──────── Textausschnitt ────────
Der Islamwissenschaftler Michael Kiefer sieht ebenso wie der Verfassungsschutz eine erhöhte Gefahr für islamistische Anschläge in Deutschland. Seit dem Überfall der Hamas auf Israel am 7. Oktober habe sich die Gefährdungslage deutlich verschärft, sagte Kiefer in einem Gespräch mit dem Evangelischen Pressedienst (epd).
Die Anschlagspläne der am Dienstag festgenommenen beiden Jugendlichen hätten Kenner der Szene nicht überrascht: »Es ist zu befürchten, dass da noch mehr läuft.«
Am Dienstag hatte die Polizei in Nordrhein-Westfalen und Brandenburg zwei 15 und 16 Jahre alte Terrorverdächtige festgenommen. Sie sollen aus Tschetschenien und Afghanistan stammen und einen Anschlag auf einen Weihnachtsmarkt in Leverkusen geplant haben.
Kein neues Phänomen
Der Präsident des Bundesamtes für Verfassungsschutz, Thomas Haldenwang, hatte am Mittwoch gesagt, die Gefahr einer islamistischen Gewalttat »ist real und so hoch wie schon lange nicht mehr«. Am Donnerstag wurde bekannt, dass Einsatzkräfte bereits am 21. November einen 20-jährigen Iraker festgenommen haben. Er soll möglicherweise einen Anschlag auf den Weihnachtsmarkt Hannover geplant haben.
Das jugendliche Alter der Beschuldigten sei kein neues Phänomen, sagte der Professor am Institut für Islamische Theologie der Universität Osnabrück. Junge Menschen seien leichter zu manipulieren.
Er vermute, dass der Islamische Staat (IS) und andere islamistische Terrorgruppen Jugendliche gezielt für Anschläge rekrutierten und ausbildeten.
────────
* [Arbeitsauftrag 1]:
Geben Sie den Textausschnitt von „Der Islamwissenschaftler Michael“ bis „Evangelischen Pressedienst (epd).“ wortgetreu wieder.
* [Arbeitsauftrag 2]:
Setzen Sie den Text über die Gefahr islamistischer Anschläge im Anschluss an seinen letzten Satz fort.
──────── Bereitgestellte Daten ────────
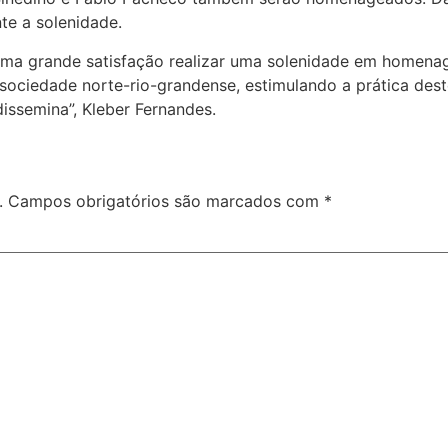
te a solenidade.
é uma grande satisfação realizar uma solenidade em homen
 sociedade norte-rio-grandense, estimulando a prática de
dissemina”, Kleber Fernandes.
.
Campos obrigatórios são marcados com
*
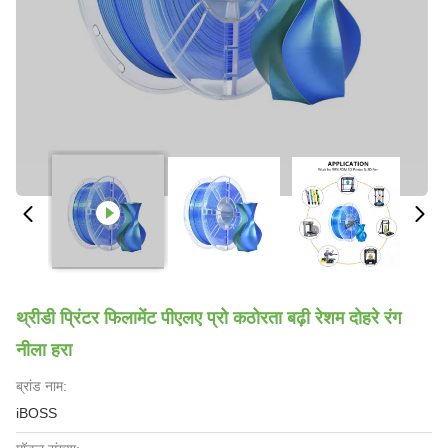
थ्रीडी प्रिंटर फिलामेंट पीएलए प्रो कठोरता बढ़ी रेशम दोहरे रंग
नीला हरा
ब्रांड नाम:
iBOSS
────────
* [Schriftliche Antwort 1]:
Der Islamwissenschaftler Michael Kiefer sieht ebenso wie der Verfassungsschutz eine erhöhte Gefahr für islamistische Anschläge in Deutschland. Seit dem Überfall der Hamas auf Israel am 7. Oktober habe sich die Gefährdungslage deutlich verschärft, sagte Kiefer in einem Gespräch mit dem Evangelischen Pressedienst (epd).

* [Schriftliche Antwort 2]:
Die Beteiligung von Tschetschenen ist Kiefer zufolge ebenfalls nicht neu. »Das ist die härteste Gruppe überhaupt.« Dort seien schon mehrere Generationen radikalisiert. Die Väter der heutigen tschetschenischen Terroristen hätten schon in Tschetschenien und Bosnien gekämpft. Viele Führungspersönlichkeiten des IS seien Tschetschenen gewesen, sagte der Experte für Radikalisierung und Radikalisierungsprävention. Diejenigen, die sich in Deutschland aufhielten, stünden schon lange unter Beobachtung.
Kiefer stellte den Behörden ein gutes Zeugnis bei der Bekämpfung des islamistischen Terrors und der Verhinderung von Anschlägen aus.
Die jüngste Festnahme zeige, dass sie die Gefährder im Blick hätten.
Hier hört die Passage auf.